Déluge et drôle d’oiseaux

Sophie G. Lucas, voix importante de la poésie française actuelle, continue le récit familial entamé avec Mississippi (La Contre-Allée, 2023) avec un nouvel opus, Odessa des oiseaux, qui retrace l’enfance, l’adolescence et les choix de l’âge adulte. Ce livre, marqué par la question du deuil, familial et environnemental, mais porté par une langue fluide et rythmée à la fois, ne plonge pas dans le désespoir.

Sophie G. Lucas | Odessa des oiseaux. La Contre-Allée, 224 p., 20 €

Ce récit n’a qu’un rapport lointain avec la ville ukrainienne : Odessa est le nom que s’est choisi l’héroïne, dont on découvre l’enfance dans une cité HLM à Saint-Nazaire (l’époque est au spatial, l’un des bâtiments est surnommé « La Soucoupe »), l’évolution et les voyages, à Odessa mais surtout à La Nouvelle-Orléans. On lit aussi un beau portrait de frère : Sasha semble être le seul à comprendre véritablement sa sœur, qui se confie à lui. Et les oiseaux, alors ? Ils accompagnent Odessa dans ses rêveries et elle trouve en eux une aide pour composer avec la mort. Éprise de vie, d’élan, de musique, fascinée par leur vol et leurs chants, elle se bat pour que leur présence sur terre – et la nôtre – puisse perdurer.

Odessa, c’est un nom qui est venu plus tard. Au début, on suit une jeune fille sans nom passionnée par Elvis et fan de son frère Sasha, qui s’essaie à la boxe. Elle a des airs de garçon manqué, comme Jo dans Les quatre filles du docteur March, nouveau nom qu’elle se choisit, bien avant Odessa. Elle ne connaît pas, dans son enfance et son adolescence, uniquement le béton : parfois on rend visite à la famille, à la campagne. C’est la ferme d’Elie, dite « Ferme Deli ». Sasha a le goût des arbres, dont des croquis jalonnent les pages du livre (croquis réalisés par Géraldine L. Guillot, une proche de Sophie G. Lucas décédée en 2024) ; sa sœur, celui des eaux et des oiseaux.

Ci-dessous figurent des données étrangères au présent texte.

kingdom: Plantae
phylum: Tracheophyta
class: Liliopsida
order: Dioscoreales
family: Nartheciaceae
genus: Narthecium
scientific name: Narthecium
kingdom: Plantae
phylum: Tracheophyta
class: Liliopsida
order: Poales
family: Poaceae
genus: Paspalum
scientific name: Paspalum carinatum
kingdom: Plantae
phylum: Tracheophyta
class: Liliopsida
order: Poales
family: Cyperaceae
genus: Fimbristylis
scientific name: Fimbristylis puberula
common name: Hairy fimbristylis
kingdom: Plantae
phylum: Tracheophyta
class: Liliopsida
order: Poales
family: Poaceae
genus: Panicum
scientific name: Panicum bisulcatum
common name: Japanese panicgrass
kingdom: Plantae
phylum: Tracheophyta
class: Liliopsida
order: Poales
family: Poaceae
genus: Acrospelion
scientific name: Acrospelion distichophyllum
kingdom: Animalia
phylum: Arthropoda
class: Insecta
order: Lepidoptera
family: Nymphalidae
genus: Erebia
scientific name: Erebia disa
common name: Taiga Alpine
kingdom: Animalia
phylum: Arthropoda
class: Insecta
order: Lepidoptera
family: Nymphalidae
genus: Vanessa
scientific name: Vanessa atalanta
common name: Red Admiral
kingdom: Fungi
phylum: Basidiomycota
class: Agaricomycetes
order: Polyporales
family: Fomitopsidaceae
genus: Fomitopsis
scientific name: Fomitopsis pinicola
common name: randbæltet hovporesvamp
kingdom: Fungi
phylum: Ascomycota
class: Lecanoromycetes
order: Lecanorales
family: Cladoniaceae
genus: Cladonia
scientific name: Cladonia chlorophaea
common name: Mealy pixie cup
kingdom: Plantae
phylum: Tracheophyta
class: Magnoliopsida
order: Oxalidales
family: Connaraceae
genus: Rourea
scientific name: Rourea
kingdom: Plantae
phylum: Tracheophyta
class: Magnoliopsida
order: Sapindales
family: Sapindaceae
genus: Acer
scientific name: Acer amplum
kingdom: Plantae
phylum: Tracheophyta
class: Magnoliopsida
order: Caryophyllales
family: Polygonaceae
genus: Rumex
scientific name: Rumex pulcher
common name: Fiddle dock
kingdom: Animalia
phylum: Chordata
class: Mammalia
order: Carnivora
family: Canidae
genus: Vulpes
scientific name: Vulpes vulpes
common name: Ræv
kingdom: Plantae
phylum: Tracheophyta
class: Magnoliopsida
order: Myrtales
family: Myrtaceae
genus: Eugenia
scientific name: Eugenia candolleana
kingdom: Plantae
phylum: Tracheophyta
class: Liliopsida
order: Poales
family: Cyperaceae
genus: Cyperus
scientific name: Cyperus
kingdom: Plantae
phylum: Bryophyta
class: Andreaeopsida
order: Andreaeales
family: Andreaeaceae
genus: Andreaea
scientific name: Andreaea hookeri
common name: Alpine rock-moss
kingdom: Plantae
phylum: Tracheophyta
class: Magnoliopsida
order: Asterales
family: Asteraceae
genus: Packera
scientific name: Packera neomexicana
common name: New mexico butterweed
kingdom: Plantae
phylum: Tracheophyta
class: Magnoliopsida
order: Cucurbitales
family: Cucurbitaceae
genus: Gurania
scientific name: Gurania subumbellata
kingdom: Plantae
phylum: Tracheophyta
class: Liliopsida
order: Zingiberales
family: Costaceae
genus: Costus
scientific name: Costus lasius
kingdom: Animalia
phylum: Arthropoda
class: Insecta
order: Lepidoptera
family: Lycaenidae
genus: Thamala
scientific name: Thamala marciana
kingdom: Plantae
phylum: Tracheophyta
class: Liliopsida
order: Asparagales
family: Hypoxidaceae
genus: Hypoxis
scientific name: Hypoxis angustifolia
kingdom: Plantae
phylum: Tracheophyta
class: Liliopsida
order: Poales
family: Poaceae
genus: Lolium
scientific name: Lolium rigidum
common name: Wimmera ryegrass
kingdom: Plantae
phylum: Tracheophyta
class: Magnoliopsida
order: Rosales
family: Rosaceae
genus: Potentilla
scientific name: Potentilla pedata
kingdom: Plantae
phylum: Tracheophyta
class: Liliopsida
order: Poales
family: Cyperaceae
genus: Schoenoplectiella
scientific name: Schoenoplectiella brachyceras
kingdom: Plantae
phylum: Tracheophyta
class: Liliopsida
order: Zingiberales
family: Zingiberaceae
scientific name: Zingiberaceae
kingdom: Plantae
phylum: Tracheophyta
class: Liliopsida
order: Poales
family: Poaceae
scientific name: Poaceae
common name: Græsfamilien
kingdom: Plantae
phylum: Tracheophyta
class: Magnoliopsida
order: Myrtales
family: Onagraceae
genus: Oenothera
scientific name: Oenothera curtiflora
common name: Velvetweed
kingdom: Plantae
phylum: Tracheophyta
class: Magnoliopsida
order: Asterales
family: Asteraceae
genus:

Odessa des oiseaux Sophie G.Lucas
Dessins © Géraldine L. Guillot

Sasha quitte Saint-Nazaire, ce qui ne choque personne, la famille a des antécédents d’hommes et de femmes qui s’en vont ; cependant, il ne fonde pas de foyer. Odessa se rend compte elle aussi, au détour d’un barbecue estival, qu’elle ne saurait vivre comme ses sœurs un destin domestique d’épouse et mère. Elle part loin, outre-Atlantique, à New York (passage obligé par Little Odessa) puis à La Nouvelle-Orléans, au bord du Mississippi, après le passage de l’ouragan Katrina.

C’est là, plus qu’ailleurs dans le récit, qu’on renoue avec Mississippi, livre dans lequel Odessa est la dernière branche d’un arbre généalogique français et américain. Non seulement le long fleuve semble transmettre son bouillonnement de génération en génération, mais Sophie G. Lucas écrit sur les humbles, les mal compris, les filles-mères et les sans-gloire, comme en témoigne le titre complet : Mississippi. La geste des ordinaires. D’autres indices décelables dans le nouvel opus rappellent le précédent : les références au cinéma, dont Odessa serait un berceau au même titre que la France ; au carnaval, qu’il se déroule à Paris ou en Louisiane.

Odessa des oiseaux donne à voir des maux de notre temps, particulièrement les épidémies : celle du sida est nommée, et une autre, gratifiée d’une majuscule, qui empêche Odessa d’assister à des funérailles familiales, ressemble à celle du covid. Faute d’avoir pu être présente sur le moment, le personnage énumère différentes traditions autour des rites funéraires et du corps des morts, du Tibet à l’Amérique du Sud en passant par le Grand Nord, comme pour entourer par l’imagination ou par procuration la personne décédée de tous les égards possibles, comme pour trouver un rituel qui permette au processus de deuil de commencer.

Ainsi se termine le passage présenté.